Task to complete:
Pick up the Tour de France post after its last sentence and keep writing it; leave the entries aside.

Document text:
===============
So, no cycling today – just the ITV highlights programme as Ned and crew savour the rest-day delights of Carcassonne and the survivors get ready for the final week. Since the race left the Alps the GC men haven’t had much to do. Roglic clawed back a few seconds on the finishing ramp to Mende, and yesterday Dan Martin attempted to undo the damage done to his chances after a late puncture on Saturday, only to be recaptured by the Sky train. The rest of the week will be somewhat more animated. The next three days in the Pyrenees are crucial for Geraint Thomas to hold on to, or even extend, his not insubstantial lead, ahead of the time trial on Saturday where Tom Dumoulin can be expected to blast back into contention, if he hasn’t already. Not that Thomas is a bad time trialist. Then there’s Froome. Everything is still to play for.
The same could be said of the Armchairtifosi.com Intermediate Sprints Competition – or, at least the individual rankings, as Direct Energie seem to have “done a Sagan” and settled the Teams competition with a week to go.
Points for De Gendt
On Friday stage 13 tumbled down from Bourg D’Oisans and rolled past the chateaux and vineyards of the Massif Central to finish at Valence in the Ardeche. With most of the top-drawer sprinters eliminated or abandoning in the Alps, Peter Sagan didn’t look unduly troubled as he swept past Demare and held off Kristoff and Degenkolb in a drag race to the line. A bunch sprint had looked inevitable long before the peloton had reeled in the last survivor of the day’s 4 man break. Surprisingly that last survivor was Michael Schar (BMC) and not the man who had instigated the break hours before, Lotto Soudal’s Thomas De Gendt. It was equally surprising that it had taken 13 stages for De Gendt to get in a break as he has already collected stage wins in this year’s Tours of Romandie and Catalunya, spending more time alone than Greta Garbo. De Gendt won a Tour stage in 2016 but he will always be remembered for his epic solo win at the Passo dello Stelvio in the 2012 Giro d’Italia, when he took 3rd overall. Back then he looked like being that rare beast – a genuine Belgian Grand Tour contender – but he has since settled into the role of a freewheeling (forgive the pun) knight errant; even his name makes him sound like he belongs in the pages of Medieval history not the modern professional peloton (one day I’ll write a blog post, or a Ph.D. thesis, on the similarities between the Age of Chivalry and the code of the peloton. You have been warned). On the road to Valence the Belgian took his share of KoM points, plus the official intermediate sprint, and he rolled across the Armchairtifosi line in the little town of Beauvoir-en-Royans ahead of Schar and E.F. Drapac’s Kiwi Tom Scully.
Direct Energie Save Energy?
On Saturday’s stage to Mende a group of 31 riders (the best placed of whom was 39 minutes behind Thomas) was allowed a huge lead – Direct Energie got 5 of their team into the escape but somehow managed to avoid scoring any points as Spanish National Champion Gorka Izaguirre (Bahrain Merida) led Jesper Stuyven (Trek Segafredo) and Tom Jelte Slagter (Dimension Data) over the imaginary line, halfway up the delightfully named 4th cat climb of the Col du Pont Sans Eau. Izaguirre added 3 more points to the solitary one picked up by his team-mate and brother Jon before the Alps – brought to the race with the aim of helping Vincenzo Nibali in the Mountains, their leader’s untimely departure has left them free to try for stage wins, and Jon came close on Sunday, when 2nd in the 3 up sprint to Magnus Cort Neilsen.
===============
(Source records)

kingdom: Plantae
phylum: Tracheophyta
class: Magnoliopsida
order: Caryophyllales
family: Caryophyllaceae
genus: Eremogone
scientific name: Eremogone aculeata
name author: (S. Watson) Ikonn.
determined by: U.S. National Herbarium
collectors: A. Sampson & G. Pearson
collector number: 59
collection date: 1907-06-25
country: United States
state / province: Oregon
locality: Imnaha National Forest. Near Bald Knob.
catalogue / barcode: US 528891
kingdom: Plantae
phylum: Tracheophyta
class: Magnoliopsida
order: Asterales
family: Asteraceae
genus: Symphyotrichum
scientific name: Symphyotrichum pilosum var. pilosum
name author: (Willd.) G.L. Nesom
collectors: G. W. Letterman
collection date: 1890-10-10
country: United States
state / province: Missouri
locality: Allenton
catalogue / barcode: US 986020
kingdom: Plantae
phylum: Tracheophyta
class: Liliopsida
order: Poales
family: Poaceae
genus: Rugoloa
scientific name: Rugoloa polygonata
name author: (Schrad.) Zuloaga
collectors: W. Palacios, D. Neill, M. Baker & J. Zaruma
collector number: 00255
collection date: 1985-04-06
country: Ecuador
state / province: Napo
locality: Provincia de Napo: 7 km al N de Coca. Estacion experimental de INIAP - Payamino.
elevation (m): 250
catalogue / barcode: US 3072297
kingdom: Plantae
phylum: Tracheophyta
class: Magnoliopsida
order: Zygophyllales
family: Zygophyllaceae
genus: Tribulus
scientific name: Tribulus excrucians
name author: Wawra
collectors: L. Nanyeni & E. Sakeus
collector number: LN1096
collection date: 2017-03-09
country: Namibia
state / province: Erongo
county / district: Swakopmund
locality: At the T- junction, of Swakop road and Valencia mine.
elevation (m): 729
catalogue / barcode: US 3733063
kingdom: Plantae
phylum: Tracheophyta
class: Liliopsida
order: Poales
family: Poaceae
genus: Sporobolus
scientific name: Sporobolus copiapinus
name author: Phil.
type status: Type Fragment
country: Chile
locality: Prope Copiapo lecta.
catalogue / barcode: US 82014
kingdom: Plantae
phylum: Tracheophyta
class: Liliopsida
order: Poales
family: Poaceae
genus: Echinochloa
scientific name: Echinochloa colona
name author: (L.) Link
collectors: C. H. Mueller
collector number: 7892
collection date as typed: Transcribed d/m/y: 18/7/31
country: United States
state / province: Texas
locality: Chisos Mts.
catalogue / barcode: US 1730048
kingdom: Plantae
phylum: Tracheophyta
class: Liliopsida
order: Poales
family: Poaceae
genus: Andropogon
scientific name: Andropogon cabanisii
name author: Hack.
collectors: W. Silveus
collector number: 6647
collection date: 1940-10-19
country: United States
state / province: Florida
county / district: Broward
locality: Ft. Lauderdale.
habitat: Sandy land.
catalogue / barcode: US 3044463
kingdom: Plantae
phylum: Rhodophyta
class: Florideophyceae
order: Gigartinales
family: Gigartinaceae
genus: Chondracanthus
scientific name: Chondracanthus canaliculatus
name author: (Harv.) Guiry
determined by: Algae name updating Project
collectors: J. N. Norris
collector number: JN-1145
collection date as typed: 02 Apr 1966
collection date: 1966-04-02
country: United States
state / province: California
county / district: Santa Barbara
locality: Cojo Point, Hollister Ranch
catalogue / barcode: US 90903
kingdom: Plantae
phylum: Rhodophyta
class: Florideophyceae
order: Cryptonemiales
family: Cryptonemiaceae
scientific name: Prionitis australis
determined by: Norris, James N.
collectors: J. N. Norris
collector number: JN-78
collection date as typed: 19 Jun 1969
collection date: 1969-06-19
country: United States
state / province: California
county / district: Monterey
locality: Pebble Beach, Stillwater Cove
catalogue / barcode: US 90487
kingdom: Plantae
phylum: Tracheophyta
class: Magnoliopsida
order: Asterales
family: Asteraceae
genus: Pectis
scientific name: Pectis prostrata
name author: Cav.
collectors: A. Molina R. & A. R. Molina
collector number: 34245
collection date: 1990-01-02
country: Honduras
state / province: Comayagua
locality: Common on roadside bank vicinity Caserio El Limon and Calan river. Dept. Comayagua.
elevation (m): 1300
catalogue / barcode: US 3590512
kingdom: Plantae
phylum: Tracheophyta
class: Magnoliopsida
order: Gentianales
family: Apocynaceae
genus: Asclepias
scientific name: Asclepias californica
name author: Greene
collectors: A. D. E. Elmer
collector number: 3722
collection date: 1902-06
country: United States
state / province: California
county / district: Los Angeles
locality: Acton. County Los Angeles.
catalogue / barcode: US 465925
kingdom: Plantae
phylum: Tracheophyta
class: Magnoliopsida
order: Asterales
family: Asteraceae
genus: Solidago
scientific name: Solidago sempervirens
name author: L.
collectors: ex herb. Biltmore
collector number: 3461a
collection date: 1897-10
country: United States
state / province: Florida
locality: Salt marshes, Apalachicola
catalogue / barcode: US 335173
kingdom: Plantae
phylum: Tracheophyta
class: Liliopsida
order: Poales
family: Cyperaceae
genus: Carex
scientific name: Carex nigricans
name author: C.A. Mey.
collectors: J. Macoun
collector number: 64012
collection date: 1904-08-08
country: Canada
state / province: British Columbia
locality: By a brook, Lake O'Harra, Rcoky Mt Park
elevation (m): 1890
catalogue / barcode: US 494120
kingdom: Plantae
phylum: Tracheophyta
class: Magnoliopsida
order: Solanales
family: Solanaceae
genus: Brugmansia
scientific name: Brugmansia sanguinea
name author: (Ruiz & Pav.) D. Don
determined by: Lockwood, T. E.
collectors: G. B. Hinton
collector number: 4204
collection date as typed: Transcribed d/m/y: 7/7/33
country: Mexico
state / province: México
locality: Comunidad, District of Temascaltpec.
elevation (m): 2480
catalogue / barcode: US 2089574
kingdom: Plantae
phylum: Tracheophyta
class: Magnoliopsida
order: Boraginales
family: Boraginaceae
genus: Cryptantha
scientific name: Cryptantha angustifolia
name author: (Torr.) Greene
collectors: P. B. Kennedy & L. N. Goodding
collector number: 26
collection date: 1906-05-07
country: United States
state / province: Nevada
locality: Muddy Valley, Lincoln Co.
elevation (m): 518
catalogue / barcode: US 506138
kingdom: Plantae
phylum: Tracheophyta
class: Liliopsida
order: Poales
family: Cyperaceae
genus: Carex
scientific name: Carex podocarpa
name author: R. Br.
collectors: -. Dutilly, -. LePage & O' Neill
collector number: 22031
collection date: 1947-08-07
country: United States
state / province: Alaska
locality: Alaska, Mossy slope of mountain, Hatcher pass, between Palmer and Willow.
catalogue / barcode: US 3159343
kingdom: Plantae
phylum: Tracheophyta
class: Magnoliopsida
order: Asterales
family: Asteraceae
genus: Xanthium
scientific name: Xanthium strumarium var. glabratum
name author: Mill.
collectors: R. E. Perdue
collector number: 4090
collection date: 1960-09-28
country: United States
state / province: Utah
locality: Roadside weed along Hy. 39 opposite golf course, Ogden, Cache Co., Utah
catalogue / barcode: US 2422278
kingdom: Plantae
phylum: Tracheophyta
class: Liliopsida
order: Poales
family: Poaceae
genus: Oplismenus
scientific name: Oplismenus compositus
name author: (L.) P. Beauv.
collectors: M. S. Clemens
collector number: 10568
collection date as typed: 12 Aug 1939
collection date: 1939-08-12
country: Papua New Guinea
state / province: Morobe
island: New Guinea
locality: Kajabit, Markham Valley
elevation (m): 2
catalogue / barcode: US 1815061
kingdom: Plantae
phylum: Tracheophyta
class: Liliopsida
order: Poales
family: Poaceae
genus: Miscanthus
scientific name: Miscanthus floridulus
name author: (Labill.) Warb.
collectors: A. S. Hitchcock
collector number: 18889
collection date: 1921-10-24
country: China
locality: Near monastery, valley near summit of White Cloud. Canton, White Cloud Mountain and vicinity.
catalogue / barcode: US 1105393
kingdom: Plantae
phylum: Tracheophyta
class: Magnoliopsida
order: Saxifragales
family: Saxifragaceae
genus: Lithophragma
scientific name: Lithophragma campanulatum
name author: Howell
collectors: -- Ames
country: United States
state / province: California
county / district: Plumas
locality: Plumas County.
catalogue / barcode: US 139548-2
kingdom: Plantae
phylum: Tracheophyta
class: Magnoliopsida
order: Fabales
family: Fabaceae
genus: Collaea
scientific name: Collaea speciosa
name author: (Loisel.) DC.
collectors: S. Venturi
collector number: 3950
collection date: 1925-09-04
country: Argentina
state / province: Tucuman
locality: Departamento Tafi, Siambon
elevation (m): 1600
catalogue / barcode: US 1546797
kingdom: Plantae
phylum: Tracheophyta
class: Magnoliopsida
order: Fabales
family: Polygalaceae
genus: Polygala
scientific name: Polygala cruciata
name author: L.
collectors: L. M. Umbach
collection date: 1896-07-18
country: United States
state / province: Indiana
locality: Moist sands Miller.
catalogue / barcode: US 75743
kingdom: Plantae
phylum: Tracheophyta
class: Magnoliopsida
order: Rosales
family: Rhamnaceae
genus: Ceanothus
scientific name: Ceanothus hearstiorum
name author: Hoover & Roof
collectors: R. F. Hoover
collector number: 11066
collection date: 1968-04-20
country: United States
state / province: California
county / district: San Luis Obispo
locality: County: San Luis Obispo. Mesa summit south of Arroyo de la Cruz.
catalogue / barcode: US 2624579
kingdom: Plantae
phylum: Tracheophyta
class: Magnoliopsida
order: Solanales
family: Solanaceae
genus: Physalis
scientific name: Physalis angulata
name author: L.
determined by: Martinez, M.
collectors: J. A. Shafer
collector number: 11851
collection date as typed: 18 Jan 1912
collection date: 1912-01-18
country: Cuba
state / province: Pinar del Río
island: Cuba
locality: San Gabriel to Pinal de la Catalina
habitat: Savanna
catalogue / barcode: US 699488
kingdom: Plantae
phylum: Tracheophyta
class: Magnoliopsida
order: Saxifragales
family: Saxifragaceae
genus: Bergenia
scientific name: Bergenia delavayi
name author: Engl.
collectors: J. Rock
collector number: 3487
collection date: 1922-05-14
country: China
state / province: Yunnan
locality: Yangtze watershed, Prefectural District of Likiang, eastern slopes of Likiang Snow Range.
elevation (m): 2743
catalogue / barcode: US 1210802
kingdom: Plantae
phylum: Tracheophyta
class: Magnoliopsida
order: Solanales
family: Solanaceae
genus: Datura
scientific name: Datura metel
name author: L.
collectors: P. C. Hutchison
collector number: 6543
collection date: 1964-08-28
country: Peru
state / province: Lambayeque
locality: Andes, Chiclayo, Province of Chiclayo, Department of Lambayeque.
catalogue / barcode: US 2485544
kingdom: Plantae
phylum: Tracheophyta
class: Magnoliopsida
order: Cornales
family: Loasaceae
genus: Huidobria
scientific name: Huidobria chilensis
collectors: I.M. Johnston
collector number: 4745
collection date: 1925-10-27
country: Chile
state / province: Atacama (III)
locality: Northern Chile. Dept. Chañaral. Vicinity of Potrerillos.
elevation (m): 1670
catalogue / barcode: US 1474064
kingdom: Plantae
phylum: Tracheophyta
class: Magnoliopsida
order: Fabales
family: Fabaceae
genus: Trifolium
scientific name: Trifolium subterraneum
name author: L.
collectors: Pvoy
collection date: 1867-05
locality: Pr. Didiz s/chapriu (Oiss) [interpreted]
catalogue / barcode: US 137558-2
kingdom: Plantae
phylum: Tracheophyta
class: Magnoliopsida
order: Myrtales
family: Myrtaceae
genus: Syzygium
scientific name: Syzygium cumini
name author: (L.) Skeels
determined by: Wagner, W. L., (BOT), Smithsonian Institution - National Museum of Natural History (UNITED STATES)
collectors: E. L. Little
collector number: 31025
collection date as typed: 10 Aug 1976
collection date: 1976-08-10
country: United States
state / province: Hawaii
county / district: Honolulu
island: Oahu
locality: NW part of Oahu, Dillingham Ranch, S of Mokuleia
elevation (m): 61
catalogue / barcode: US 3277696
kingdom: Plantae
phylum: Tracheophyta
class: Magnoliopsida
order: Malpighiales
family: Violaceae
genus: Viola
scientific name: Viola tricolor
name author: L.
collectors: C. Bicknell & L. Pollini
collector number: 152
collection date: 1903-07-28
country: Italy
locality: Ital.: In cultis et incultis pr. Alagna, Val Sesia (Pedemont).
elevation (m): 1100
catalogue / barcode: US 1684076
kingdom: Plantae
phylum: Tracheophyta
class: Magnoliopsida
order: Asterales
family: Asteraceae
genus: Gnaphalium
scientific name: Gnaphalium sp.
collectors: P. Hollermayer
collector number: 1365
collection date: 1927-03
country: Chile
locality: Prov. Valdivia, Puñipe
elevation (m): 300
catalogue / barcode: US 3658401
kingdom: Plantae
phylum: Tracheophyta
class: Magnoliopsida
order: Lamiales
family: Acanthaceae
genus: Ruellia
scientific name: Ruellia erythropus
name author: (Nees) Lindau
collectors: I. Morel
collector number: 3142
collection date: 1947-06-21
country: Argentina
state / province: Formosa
===============
Output below:
Grellier Deposes Chavanel at the Top of the Rankings
Sunday’s stage from Millau to Carcassonne was a fantastic advert for cycling – as far as the overall picture goes it was a complete irrelevance, as another big break of riders with no GC hopes went clear, but it produced a brilliant race like a one-day classic, with lone breaks and counter-attacks before Neilsen predictably outsprinted Izagirre and Bauke Mollema. The Armchairtifosi.com points were awarded with 50km to go, as the break began the ascent of the 1st Cat Pic de Nore, a climb which, incredibly, had never before featured in a TdF stage. The riders had just passed through the feed zone in the town of Mazamet, birthplace of 90s French legend Laurent Jalabert (after whom the climb to Mende on Saturday is named). It was all change on the leader board as Direct Energie’s Fabien Grellier got the 3 points to move ahead of team-mate Sylvain Chavanel. Grellier had gone clear with Trek’s Julien Bernard, son of another 90s French hero Jean-Francois Bernard, while another of Bahrain’s newly-underemployed climbers Domenico Pozzovivo led the rest of the break in 3rd place. 23 year old Grellier has spent the whole of his pro career at Direct Energie – his best placing so far was 2nd in the Fleche du Sud in 2015; like Geraint Thomas, he will have a nervous 3 days in his quest to hold on to a jersey and, also like Thomas, the most likely rider to wrest it from his back will be a team-mate.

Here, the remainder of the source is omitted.